▶ [EXERCISE DATA]
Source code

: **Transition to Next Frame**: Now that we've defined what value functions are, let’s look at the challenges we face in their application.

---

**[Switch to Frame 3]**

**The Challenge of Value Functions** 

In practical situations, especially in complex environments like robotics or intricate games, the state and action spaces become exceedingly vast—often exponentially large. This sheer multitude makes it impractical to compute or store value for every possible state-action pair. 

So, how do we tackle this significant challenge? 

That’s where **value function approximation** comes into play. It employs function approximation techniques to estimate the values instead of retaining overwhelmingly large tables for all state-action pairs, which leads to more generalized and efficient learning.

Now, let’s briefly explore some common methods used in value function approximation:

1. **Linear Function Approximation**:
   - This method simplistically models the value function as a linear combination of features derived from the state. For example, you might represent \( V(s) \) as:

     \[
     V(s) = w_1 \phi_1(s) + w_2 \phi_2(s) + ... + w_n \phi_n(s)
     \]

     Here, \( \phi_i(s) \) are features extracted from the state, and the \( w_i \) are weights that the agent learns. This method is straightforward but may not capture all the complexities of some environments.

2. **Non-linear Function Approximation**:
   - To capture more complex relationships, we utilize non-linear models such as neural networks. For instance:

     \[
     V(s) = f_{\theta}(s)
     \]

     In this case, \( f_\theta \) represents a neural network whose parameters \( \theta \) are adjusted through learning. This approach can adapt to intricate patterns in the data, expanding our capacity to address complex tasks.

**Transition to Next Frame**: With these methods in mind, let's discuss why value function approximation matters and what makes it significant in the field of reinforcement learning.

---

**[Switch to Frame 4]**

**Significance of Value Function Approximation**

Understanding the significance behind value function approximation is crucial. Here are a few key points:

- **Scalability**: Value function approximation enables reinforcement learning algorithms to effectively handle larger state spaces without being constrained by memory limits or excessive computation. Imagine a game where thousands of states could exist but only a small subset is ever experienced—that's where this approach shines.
...
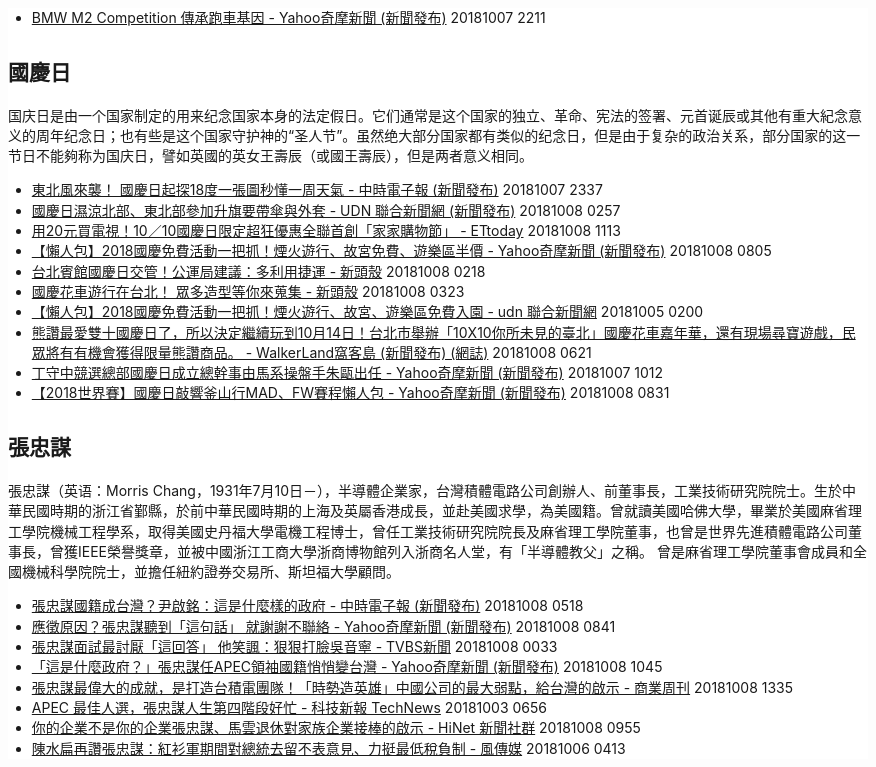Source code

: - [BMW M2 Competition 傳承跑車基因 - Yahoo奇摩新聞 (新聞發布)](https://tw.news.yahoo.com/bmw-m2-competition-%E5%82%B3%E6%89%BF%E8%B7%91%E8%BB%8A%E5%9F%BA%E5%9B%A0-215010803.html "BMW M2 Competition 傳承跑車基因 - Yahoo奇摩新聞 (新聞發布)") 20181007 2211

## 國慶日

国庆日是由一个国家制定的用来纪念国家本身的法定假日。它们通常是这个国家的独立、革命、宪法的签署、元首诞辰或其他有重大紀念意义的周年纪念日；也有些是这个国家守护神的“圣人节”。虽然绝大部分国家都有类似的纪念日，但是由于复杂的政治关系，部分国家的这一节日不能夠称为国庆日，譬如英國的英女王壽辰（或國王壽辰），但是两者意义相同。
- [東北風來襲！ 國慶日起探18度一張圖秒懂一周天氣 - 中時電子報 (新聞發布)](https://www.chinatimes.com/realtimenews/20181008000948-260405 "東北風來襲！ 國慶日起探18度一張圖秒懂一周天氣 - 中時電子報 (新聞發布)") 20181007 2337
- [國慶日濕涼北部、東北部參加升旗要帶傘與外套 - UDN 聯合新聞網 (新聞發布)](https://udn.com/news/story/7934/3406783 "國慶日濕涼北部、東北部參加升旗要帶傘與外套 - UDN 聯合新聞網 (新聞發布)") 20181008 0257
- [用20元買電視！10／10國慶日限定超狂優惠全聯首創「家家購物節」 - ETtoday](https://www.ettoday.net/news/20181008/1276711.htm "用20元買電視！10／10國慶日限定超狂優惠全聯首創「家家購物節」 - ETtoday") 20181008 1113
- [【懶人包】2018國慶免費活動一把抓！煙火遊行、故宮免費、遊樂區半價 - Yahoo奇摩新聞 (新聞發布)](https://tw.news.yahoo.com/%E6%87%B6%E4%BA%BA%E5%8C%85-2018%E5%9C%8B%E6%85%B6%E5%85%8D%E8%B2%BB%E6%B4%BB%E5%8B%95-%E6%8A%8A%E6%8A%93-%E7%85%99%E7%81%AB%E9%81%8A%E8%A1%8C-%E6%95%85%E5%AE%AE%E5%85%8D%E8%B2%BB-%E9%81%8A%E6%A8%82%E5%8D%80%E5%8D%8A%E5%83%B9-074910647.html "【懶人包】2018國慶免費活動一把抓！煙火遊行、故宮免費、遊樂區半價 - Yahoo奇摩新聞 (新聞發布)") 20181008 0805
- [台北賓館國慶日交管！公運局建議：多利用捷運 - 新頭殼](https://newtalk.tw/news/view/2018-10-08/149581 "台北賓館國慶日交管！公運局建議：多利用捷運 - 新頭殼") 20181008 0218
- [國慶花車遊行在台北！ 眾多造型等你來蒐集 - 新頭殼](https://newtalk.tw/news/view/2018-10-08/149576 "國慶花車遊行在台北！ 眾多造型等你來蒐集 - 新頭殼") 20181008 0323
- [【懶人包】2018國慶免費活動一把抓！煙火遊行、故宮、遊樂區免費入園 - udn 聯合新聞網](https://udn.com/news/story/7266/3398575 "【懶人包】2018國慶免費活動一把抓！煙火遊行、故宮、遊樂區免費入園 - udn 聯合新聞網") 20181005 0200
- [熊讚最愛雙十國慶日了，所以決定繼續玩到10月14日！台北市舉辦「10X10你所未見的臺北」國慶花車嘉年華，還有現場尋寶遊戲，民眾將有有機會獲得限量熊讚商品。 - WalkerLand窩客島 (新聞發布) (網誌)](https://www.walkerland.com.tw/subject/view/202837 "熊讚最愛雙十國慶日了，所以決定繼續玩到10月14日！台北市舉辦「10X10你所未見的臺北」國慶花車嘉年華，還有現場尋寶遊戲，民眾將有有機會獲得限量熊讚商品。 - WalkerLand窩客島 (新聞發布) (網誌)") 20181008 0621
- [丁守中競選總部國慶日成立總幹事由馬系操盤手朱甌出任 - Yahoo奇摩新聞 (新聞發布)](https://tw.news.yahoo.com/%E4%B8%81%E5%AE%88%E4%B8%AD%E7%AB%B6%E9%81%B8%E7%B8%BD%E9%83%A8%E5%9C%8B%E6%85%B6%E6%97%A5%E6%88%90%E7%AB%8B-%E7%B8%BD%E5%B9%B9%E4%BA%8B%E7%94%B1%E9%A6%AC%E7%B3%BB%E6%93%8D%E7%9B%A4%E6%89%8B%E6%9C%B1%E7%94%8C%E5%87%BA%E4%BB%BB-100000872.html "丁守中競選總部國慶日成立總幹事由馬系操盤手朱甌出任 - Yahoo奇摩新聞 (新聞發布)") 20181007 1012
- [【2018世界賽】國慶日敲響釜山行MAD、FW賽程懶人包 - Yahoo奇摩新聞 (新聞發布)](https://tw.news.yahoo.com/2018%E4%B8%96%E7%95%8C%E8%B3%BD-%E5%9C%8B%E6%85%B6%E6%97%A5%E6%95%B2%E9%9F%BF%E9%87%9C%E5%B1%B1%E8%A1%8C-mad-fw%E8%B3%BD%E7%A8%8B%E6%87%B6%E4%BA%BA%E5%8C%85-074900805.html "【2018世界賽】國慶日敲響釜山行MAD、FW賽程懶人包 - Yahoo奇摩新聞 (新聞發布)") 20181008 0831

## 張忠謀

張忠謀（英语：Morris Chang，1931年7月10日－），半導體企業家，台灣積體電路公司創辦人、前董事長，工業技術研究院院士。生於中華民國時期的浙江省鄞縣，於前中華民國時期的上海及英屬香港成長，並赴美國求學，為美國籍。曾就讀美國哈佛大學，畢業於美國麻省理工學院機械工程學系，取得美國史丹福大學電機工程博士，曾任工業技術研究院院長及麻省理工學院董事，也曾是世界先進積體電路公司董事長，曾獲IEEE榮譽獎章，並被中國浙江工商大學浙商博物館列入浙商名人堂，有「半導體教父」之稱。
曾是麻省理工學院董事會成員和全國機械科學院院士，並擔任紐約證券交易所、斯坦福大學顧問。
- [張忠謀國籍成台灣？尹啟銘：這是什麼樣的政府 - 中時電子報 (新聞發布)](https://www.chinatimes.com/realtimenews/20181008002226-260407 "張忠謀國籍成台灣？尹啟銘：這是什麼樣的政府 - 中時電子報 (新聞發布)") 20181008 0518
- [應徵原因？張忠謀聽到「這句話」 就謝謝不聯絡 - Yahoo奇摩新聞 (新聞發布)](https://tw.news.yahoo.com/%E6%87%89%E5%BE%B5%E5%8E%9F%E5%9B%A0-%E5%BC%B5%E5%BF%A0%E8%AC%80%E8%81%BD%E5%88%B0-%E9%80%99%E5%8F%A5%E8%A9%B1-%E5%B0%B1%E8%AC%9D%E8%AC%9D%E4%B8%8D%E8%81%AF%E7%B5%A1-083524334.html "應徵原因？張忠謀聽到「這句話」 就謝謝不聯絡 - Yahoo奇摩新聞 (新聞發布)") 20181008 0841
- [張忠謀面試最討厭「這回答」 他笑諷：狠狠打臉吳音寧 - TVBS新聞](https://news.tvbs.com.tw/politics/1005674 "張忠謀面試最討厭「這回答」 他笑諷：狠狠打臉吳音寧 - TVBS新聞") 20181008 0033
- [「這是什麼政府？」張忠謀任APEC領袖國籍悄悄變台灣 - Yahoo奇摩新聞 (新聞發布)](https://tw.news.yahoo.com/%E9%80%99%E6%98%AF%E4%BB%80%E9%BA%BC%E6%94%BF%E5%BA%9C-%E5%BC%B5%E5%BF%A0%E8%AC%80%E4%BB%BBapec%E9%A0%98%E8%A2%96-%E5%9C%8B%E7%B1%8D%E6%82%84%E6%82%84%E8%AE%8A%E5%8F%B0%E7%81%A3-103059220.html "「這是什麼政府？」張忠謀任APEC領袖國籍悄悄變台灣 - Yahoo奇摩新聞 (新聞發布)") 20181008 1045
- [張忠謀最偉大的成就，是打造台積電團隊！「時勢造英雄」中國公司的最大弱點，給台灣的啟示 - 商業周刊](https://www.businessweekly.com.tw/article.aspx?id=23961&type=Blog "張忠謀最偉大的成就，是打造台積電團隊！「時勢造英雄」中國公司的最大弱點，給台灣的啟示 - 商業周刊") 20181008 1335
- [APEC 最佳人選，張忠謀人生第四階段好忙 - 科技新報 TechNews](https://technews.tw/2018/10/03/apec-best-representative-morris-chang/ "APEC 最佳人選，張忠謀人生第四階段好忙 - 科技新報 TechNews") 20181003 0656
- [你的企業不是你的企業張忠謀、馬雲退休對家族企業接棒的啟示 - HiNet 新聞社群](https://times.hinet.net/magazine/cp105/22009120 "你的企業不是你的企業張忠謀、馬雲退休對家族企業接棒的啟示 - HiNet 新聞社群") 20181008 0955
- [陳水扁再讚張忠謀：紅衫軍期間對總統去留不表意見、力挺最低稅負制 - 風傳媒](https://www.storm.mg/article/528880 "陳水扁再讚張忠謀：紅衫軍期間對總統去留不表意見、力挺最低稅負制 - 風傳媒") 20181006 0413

▶ [DIRECTIONS]
Extract from the records above the lines from the one containing "- [國慶花車遊行在台北！ 眾多造型等你來蒐集" to the one containing "- [張忠謀國籍成台灣？尹啟銘：這是什麼樣的政府 - 中時電子報", both lines included, exactly as they appear and with nothing else.

▶ [OUTPUT OF THE EXERCISE]
- [國慶花車遊行在台北！ 眾多造型等你來蒐集 - 新頭殼](https://newtalk.tw/news/view/2018-10-08/149576 "國慶花車遊行在台北！ 眾多造型等你來蒐集 - 新頭殼") 20181008 0323
- [【懶人包】2018國慶免費活動一把抓！煙火遊行、故宮、遊樂區免費入園 - udn 聯合新聞網](https://udn.com/news/story/7266/3398575 "【懶人包】2018國慶免費活動一把抓！煙火遊行、故宮、遊樂區免費入園 - udn 聯合新聞網") 20181005 0200
- [熊讚最愛雙十國慶日了，所以決定繼續玩到10月14日！台北市舉辦「10X10你所未見的臺北」國慶花車嘉年華，還有現場尋寶遊戲，民眾將有有機會獲得限量熊讚商品。 - WalkerLand窩客島 (新聞發布) (網誌)](https://www.walkerland.com.tw/subject/view/202837 "熊讚最愛雙十國慶日了，所以決定繼續玩到10月14日！台北市舉辦「10X10你所未見的臺北」國慶花車嘉年華，還有現場尋寶遊戲，民眾將有有機會獲得限量熊讚商品。 - WalkerLand窩客島 (新聞發布) (網誌)") 20181008 0621
- [丁守中競選總部國慶日成立總幹事由馬系操盤手朱甌出任 - Yahoo奇摩新聞 (新聞發布)](https://tw.news.yahoo.com/%E4%B8%81%E5%AE%88%E4%B8%AD%E7%AB%B6%E9%81%B8%E7%B8%BD%E9%83%A8%E5%9C%8B%E6%85%B6%E6%97%A5%E6%88%90%E7%AB%8B-%E7%B8%BD%E5%B9%B9%E4%BA%8B%E7%94%B1%E9%A6%AC%E7%B3%BB%E6%93%8D%E7%9B%A4%E6%89%8B%E6%9C%B1%E7%94%8C%E5%87%BA%E4%BB%BB-100000872.html "丁守中競選總部國慶日成立總幹事由馬系操盤手朱甌出任 - Yahoo奇摩新聞 (新聞發布)") 20181007 1012
- [【2018世界賽】國慶日敲響釜山行MAD、FW賽程懶人包 - Yahoo奇摩新聞 (新聞發布)](https://tw.news.yahoo.com/2018%E4%B8%96%E7%95%8C%E8%B3%BD-%E5%9C%8B%E6%85%B6%E6%97%A5%E6%95%B2%E9%9F%BF%E9%87%9C%E5%B1%B1%E8%A1%8C-mad-fw%E8%B3%BD%E7%A8%8B%E6%87%B6%E4%BA%BA%E5%8C%85-074900805.html "【2018世界賽】國慶日敲響釜山行MAD、FW賽程懶人包 - Yahoo奇摩新聞 (新聞發布)") 20181008 0831

## 張忠謀

張忠謀（英语：Morris Chang，1931年7月10日－），半導體企業家，台灣積體電路公司創辦人、前董事長，工業技術研究院院士。生於中華民國時期的浙江省鄞縣，於前中華民國時期的上海及英屬香港成長，並赴美國求學，為美國籍。曾就讀美國哈佛大學，畢業於美國麻省理工學院機械工程學系，取得美國史丹福大學電機工程博士，曾任工業技術研究院院長及麻省理工學院董事，也曾是世界先進積體電路公司董事長，曾獲IEEE榮譽獎章，並被中國浙江工商大學浙商博物館列入浙商名人堂，有「半導體教父」之稱。
曾是麻省理工學院董事會成員和全國機械科學院院士，並擔任紐約證券交易所、斯坦福大學顧問。
- [張忠謀國籍成台灣？尹啟銘：這是什麼樣的政府 - 中時電子報 (新聞發布)](https://www.chinatimes.com/realtimenews/20181008002226-260407 "張忠謀國籍成台灣？尹啟銘：這是什麼樣的政府 - 中時電子報 (新聞發布)") 20181008 0518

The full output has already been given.